Christmas, as one wag so eloquently put it, is at our throat once again. Is it Christmas Eve already? Are we that close to another year ending? Time surely flies when you're having fun.
This seems like a perfect time - since my body is at this computer terminal while my mind is elsewhere - to catch up on some reader mail.
Judge James Dudley of Howard County's Circuit Court might be happy to know that my mail, at least, is running pretty much in his favor. But one woman who cared neither for Dudley's courtroom remarks chiding a victim in a rape case nor my column on it had some words for both of us. Dani Rice of Bradshaw wrote:
"First off, let me say that I generally agree wholeheartedly with your columns, and even when I don't I can accept your reasoning, if not your conclusions. I However, I must take exception to your article about Judge Dudley and his remarks about the rape victim not having left her common-law husband after he had beaten her. I feel I can address this issue from a first-hand point of view, which you admit you cannot. My first husband was emotionally abusive, but I managed to find a way to leave him before he began to be physically abusive. ... As a result of my experience, I became an active volunteer in a group which provides transitional housing to women leaving abusive situations.
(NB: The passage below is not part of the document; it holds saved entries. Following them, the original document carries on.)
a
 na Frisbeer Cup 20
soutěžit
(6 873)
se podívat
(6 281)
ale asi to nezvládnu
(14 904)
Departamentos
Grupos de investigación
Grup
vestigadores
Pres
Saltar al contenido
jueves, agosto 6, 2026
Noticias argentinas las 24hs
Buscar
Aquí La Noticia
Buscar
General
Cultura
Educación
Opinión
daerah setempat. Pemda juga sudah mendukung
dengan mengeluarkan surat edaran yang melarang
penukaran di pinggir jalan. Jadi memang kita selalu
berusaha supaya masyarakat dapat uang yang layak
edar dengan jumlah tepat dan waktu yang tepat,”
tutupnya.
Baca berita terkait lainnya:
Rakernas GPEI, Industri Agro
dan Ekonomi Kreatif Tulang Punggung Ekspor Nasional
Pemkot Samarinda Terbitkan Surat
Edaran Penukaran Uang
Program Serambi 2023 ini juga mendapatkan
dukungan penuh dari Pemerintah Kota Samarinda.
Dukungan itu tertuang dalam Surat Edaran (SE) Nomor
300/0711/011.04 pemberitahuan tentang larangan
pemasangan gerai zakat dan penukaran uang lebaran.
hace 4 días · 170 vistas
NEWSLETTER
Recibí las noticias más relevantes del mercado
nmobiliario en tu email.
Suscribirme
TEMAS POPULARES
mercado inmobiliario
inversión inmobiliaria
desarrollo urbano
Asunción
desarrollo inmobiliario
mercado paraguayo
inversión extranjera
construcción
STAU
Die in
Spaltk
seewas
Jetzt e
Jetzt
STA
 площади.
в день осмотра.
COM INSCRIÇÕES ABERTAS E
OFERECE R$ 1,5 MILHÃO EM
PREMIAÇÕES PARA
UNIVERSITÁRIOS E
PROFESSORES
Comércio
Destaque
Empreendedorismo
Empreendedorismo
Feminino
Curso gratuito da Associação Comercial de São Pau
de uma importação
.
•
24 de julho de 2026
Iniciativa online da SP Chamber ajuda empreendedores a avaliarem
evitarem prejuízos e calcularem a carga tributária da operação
"Most of this you have probably heard before, but it didn't sink in. First, it has not been all that long since laws - still too often ignored by the people who are sworn to uphold them - were passed to protect victims of physical abuse. Actions which would have been considered assault and battery on the street were condoned within the confines of the home.
"Second, men who are abusive are very manipulative. They will gradually cut off the victim from outside contact, keeping her from comparing notes or complaining to someone who might take some action. They will also make outlandish accusations, keeping her off-balance. They can also play 'good cop, bad cop' all by themselves. 'I'm dreadfully sorry. Don't leave me, honey, I'll never do it again.' Until next time you forget to pick up cigarettes or fold his underwear the wrong way. I
"Some people honestly feel that their marriage vows preclude leaving, although this would not be a factor for people living in what used to be called sin. Many times, finances play an important part. No matter how bad things are, it's a roof over your head and food for the children. Where does a woman with children go to start over, especially if she has not been able to work outside the home for a while, and she has rusty skills and no nest egg?
"Also, please bear in mind that statistically, women are in the greatest danger when they leave an abuser. I It is very hard to find the courage to rock the boat when you are certain you will be the one to drown."
Thanks for the letter, Dani. I have heard this before. It's not that this stuff didn't sink in. It's just that I haven't bought it. It comes off sounding not like an explanation for why women stay with an abuser, but an excuse for why they stay.
I guess my problem is that I know too many women who have successfully resisted abusers. Those women who are in the greatest danger when they leave an abuser failed to put the heel on notice after the first incident of abuse that he would be in danger. I don't buy the notion that women are incapable of resisting male violence.
During my technical training at Sheppard Air Force Base in Texas, our barracks sergeant gathered us around one night to go over some rules and regulations. Most prominent in his admonitions was his advice about how to treat women personnel, know as WAFs.
"Never put your hands on a WAF," sarge advised. Then he told us why.
"You might get your ass kicked."
Rice's letter is just one of scores of interesting ones I've received this year. I appreciate them all, especially those writers who expressed sympathy for the loss of my siblings. In case you were wondering if such expressions of sympathy do any good, let me assure you they do.